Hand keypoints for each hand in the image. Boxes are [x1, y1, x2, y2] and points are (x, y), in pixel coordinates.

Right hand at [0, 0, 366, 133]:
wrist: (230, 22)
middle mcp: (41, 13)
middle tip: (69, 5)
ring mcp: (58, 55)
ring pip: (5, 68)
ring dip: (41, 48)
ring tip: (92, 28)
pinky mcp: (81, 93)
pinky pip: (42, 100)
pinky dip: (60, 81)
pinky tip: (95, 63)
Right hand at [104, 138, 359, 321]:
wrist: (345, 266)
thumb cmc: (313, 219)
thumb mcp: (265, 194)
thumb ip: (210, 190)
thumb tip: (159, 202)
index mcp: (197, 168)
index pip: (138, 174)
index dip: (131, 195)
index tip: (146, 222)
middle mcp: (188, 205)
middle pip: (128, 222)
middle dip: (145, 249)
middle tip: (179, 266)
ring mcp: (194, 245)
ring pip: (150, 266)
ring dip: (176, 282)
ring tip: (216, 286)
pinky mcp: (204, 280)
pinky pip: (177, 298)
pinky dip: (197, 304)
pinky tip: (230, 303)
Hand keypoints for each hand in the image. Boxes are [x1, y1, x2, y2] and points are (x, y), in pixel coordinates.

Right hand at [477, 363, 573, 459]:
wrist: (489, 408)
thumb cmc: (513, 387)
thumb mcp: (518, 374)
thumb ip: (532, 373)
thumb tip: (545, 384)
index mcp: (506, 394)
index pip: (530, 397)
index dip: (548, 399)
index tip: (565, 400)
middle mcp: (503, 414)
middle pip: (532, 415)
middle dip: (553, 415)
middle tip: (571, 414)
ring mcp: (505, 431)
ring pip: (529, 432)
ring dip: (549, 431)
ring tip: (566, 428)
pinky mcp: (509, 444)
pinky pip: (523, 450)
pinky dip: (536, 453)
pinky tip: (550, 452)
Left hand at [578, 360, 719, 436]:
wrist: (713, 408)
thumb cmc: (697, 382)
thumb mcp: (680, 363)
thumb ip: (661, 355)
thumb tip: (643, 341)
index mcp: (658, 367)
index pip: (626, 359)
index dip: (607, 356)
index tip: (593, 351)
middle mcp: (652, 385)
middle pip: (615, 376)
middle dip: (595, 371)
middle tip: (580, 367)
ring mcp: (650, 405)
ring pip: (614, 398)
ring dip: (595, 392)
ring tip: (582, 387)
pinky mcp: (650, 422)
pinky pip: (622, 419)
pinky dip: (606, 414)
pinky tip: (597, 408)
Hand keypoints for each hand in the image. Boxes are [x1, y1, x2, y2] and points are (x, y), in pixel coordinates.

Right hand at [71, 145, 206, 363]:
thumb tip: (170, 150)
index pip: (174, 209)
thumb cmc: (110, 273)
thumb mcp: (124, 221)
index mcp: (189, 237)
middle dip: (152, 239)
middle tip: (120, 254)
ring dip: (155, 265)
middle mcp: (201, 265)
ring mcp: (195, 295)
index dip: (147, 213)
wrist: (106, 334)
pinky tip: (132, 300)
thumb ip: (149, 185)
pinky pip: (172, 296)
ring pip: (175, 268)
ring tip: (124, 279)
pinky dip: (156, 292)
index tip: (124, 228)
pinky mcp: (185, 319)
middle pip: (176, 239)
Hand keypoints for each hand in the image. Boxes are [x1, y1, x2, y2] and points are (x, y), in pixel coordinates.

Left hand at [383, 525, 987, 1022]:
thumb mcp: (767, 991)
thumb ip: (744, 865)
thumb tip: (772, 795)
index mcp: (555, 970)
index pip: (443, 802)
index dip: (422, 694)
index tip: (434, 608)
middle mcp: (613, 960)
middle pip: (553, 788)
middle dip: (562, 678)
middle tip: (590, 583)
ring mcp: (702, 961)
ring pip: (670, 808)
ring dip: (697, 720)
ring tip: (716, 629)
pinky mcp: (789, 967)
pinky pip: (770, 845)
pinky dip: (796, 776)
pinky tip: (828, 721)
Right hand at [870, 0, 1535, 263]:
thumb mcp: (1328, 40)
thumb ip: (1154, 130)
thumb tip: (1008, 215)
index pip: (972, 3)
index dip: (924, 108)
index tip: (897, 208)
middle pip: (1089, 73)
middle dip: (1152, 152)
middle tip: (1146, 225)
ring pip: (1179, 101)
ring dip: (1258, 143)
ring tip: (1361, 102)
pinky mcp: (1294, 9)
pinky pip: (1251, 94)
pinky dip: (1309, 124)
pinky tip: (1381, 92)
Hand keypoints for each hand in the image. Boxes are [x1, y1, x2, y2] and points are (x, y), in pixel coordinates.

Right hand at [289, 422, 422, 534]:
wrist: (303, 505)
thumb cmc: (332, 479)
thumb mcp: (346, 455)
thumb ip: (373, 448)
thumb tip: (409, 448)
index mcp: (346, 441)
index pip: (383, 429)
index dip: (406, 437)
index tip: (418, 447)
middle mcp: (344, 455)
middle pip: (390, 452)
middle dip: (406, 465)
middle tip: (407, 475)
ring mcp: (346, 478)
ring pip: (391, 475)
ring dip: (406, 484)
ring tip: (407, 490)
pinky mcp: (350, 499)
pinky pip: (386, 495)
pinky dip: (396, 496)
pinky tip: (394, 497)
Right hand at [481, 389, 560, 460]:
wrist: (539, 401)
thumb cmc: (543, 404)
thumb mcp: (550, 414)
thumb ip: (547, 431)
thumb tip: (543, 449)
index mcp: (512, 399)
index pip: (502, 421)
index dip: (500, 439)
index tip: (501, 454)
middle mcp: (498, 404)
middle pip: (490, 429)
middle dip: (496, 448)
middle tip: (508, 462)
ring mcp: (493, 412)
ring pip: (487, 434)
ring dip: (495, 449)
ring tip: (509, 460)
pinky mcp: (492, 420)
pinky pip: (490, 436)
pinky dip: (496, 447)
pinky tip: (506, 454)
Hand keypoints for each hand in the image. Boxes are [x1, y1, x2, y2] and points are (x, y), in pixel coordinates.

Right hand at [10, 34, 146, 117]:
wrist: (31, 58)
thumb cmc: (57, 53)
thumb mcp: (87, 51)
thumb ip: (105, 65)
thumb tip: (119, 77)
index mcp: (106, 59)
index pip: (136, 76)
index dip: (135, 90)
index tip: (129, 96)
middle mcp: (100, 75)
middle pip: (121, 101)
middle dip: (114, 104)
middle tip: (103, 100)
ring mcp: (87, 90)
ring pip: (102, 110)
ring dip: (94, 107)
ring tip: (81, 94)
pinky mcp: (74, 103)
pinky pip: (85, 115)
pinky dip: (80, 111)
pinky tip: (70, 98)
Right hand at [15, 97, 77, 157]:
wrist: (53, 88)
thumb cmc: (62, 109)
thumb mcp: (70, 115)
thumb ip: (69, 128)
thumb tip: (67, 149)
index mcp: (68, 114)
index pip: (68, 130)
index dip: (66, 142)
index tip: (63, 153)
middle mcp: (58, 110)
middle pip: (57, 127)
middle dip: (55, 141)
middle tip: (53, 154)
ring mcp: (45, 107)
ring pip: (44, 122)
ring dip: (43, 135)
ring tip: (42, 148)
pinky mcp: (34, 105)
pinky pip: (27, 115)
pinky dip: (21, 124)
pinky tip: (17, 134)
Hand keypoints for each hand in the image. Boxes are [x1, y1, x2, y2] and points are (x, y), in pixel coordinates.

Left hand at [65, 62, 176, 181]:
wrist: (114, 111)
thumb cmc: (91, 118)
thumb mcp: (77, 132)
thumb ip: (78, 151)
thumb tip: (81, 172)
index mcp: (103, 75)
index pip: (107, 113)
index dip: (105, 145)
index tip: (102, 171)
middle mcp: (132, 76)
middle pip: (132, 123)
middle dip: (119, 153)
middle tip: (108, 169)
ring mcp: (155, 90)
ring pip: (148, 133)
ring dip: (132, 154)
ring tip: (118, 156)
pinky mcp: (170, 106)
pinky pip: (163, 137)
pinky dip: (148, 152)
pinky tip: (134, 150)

== == ==

EXERCISE
Within the data above, how many lines include the string "wrist"? Answer with the number by itself.

EXERCISE RESULT
10